In Montreal, the Metropolitan Transport Agency briefly shut down four of its five commuter train lines as CN and Canadian Pacific inspected the tracks, but had reopened them before 5 p.m.
Johanna Wagstaffe, a CBC seismologist and meteorologist, said earthquakes in this part of Canada are rare, "but we do have them."
She said there are small fault lines along Lake Erie and Lake Ontario, as well as a relatively active fault line that runs parallel to the St. Lawrence Valley.
The last comparable earthquake on that fault line was a 5.4-magnitude temblor in 1998, she said.
Janet Drysdale, a seismologist with the Geological Survey of Canada, said people should take precautions to protect themselves in the event of aftershocks, either by taking cover under a desk if the building is solidly constructed or leaving the building and getting a safe distance away if it is poorly constructed.
She said that because the Ottawa area is in an earthquake zone, most of the buildings have been built to withstand this type of earthquake.
Felt like 'dynamite'
Geneviève Blais lives on Hawk Lake, about five kilometres from the earthquake's epicentre in western Quebec.
She said she and her husband were doing some work on the deck when they noticed the first tremor.
"Thank God we weren't on a ladder," she told CBC News. "It felt like someone set off dynamite below us.
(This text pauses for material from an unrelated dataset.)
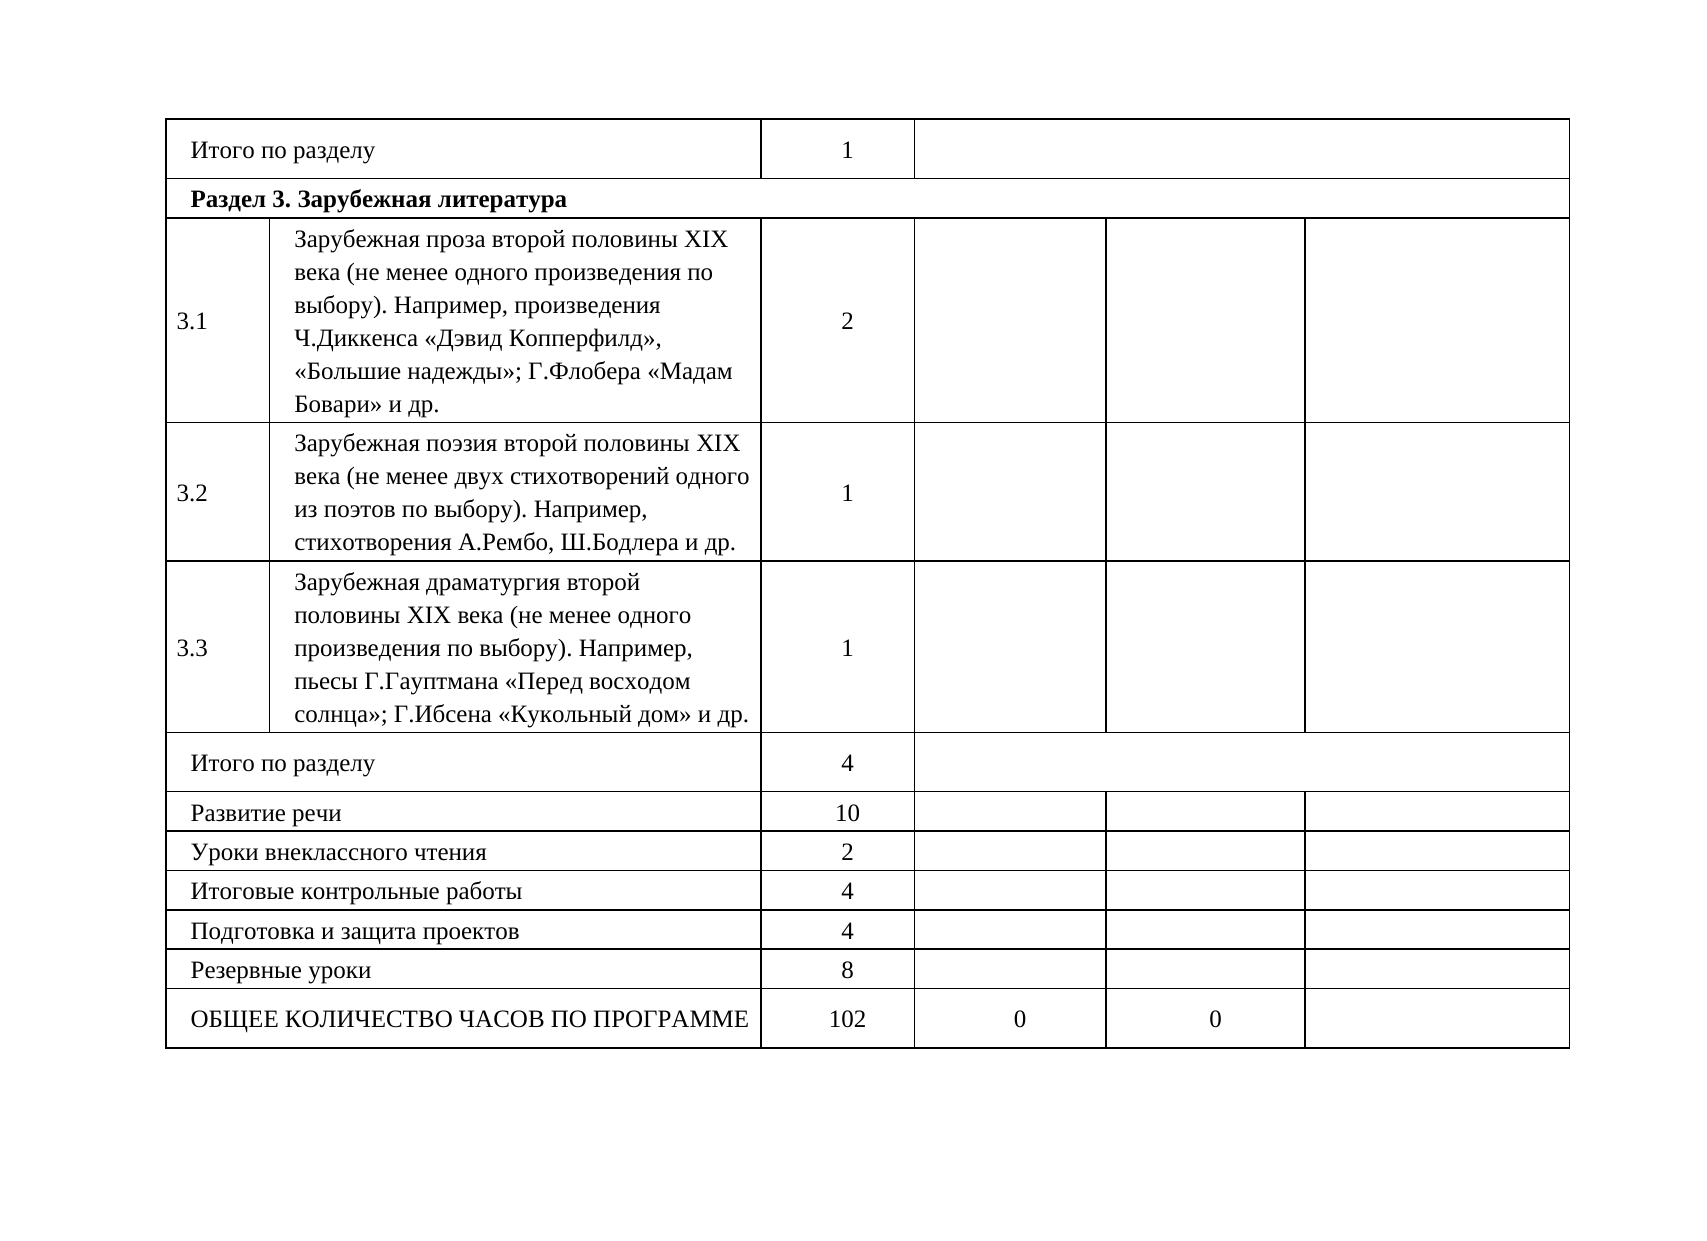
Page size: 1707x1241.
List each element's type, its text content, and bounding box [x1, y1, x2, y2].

Pictures fell from the walls and lamps got knocked off their pedestals."
Blais said she still felt rumbling below the house at 2:40 p.m., nearly an hour after the earthquake was reported.
"It sounds like thunder, but the electricity hasn't gone out," she said.
Office workers shaken
Kathleen Sullivan was working on the eighth floor of an office in downtown Toronto when the quake hit.
"It was very peculiar, because we could actually see the plants on our window shelf shaking.
"By the time we gathered in the hall and figured out it wasn't our imagination, it stopped. But it was easily a minute of things shaking."
The quake was felt as far southwest as Windsor, Ont., along the Canada-U.S. border.
"I was just laying in bed … and the bed just started to move side to side … just gently," said Darren Bonnici, who lives on the 10th floor of an apartment building along the city's riverfront.
"Sort of, almost like a mother would rock a baby in a crib," said Bonnici, adding the feeling lasted for about five seconds. "I thought right away it must have been an earthquake."
The earthquake was felt across Montreal and in the city's outer regions, including the Laurentians and the Chateauguay Valley.
Marcel Maheux said he felt the ground move under his house in the Laurentians just after 1:45 p.m.
"It was big enough that my house and windows shook hard," said Maheux, who lives in Rivière-Rouge. "It lasted at least 15 seconds and it passed, but it was very, very strong."
Hugh Maynard, who lives in Ormstown, southwest of Montreal, said his house was "rocking back and forth."
Montreal police said no damage was reported to them.